Vinod Nair, Head of Research, Geojit Financial Services said, "The domestic market started the session with a strong surge, buoyed by positive global sentiment amidst Israel-Hamas ceasefire talks and diminishing US recession fears due to recent favourable data. Concurrently, easing geopolitical risks and weak China demand have led to a decline in crude prices, benefiting the domestic economy. Meanwhile, inflationary pressure in Japan and the appreciating Yen cautioned the rally. This week’s Japan inflation data and FOMC minutes will provide insights into future interest rate trajectories and market trends."

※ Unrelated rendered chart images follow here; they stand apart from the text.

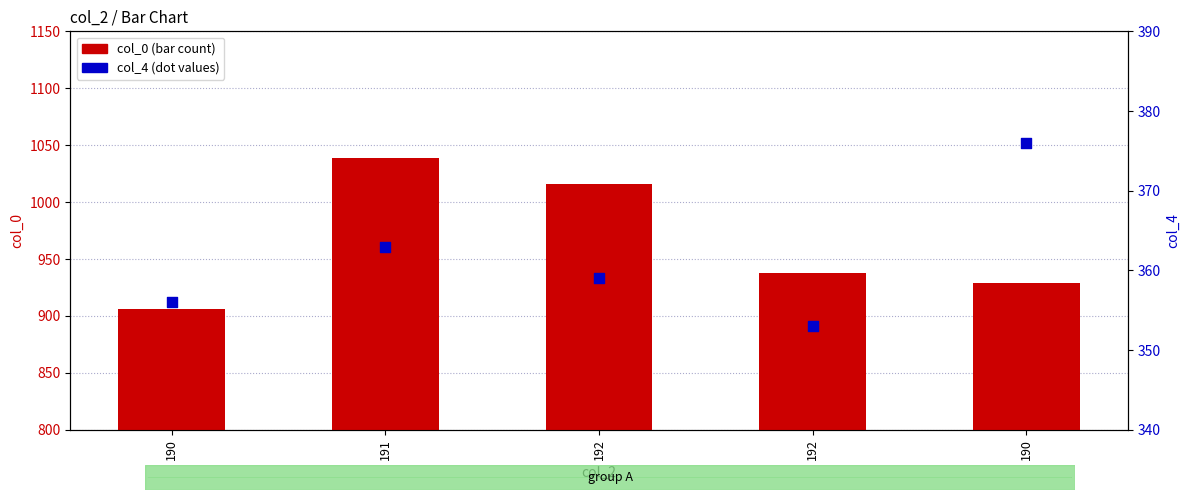

At which category is the sum across all series the highest?

191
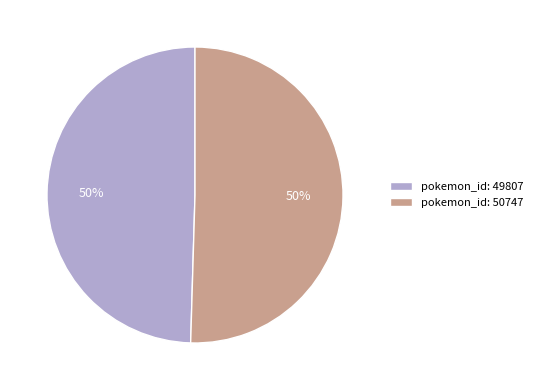

To the nearest percent, what is the combined percentage of pokemon_id: 49807 and pokemon_id: 50747?

100%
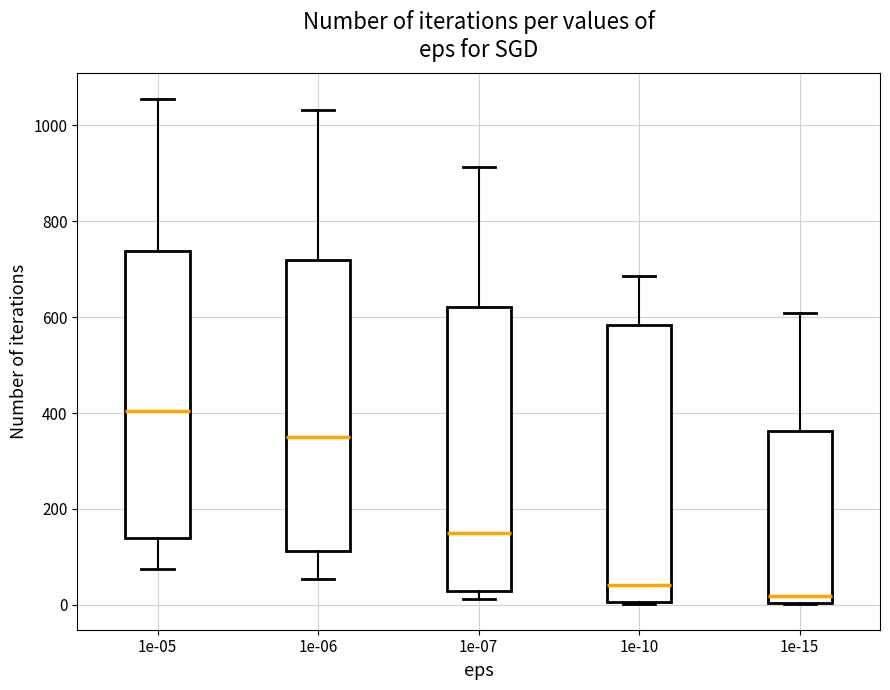

Which box's median line is the highest?

1e-05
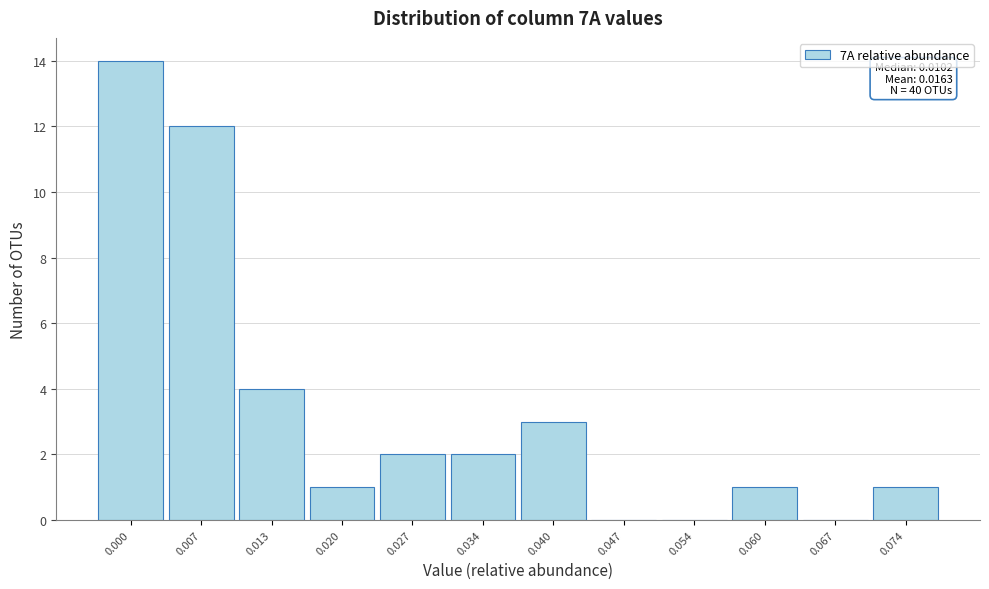

Reading left to right, transcribe all the data shown in this chart.

0.000=14	0.007=12	0.013=4	0.020=1	0.027=2	0.034=2	0.040=3	0.047=0	0.054=0	0.060=1	0.067=0	0.074=1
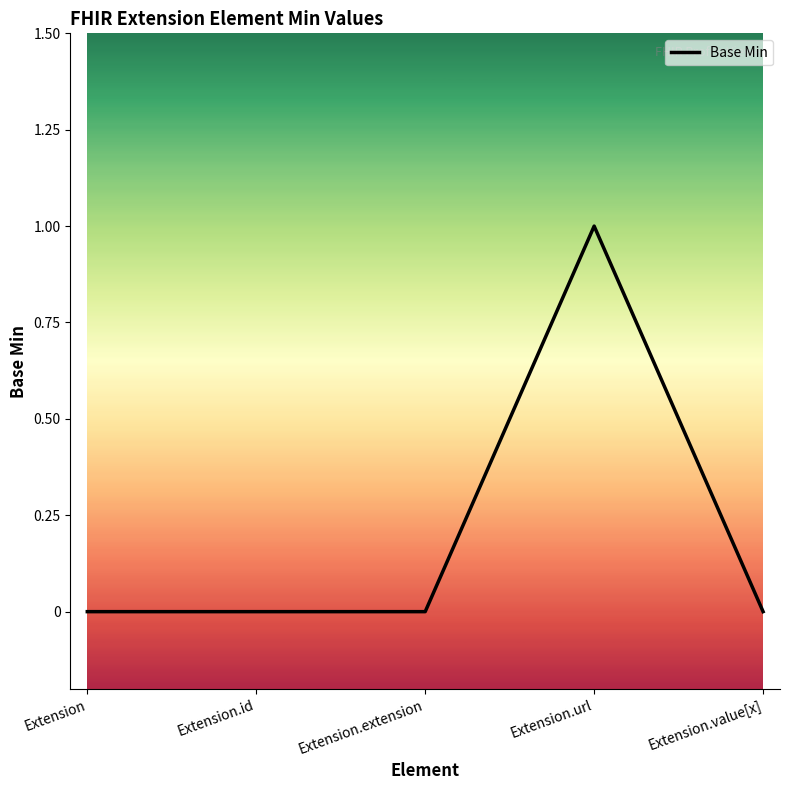

True or false: the data shows 1 at Extension.value[x].

False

The decline in Brent crude below $78 is a macro positive for India. At the micro level this can lead to mild rally in stocks of companies that use crude as input such as paints, adhesives and tyres.

Sectorally, banking and financial services were the most upbeat with gains of over 1 per cent, followed by IT stocks while the FMCG and media indices traded with mild weakness. "Paradoxically, financials are the most attractive segment from the valuation perspective even though the struggle for deposits is keeping the sentiments negative for this segment. When the scenario changes there is a possibility of a sharp up move in financials," remarked Vijaykumar of Geojit.

Meanwhile, European stocks traded mixed with FTSE index down by 0.71 per cent, while French CAC traded with marginal gains.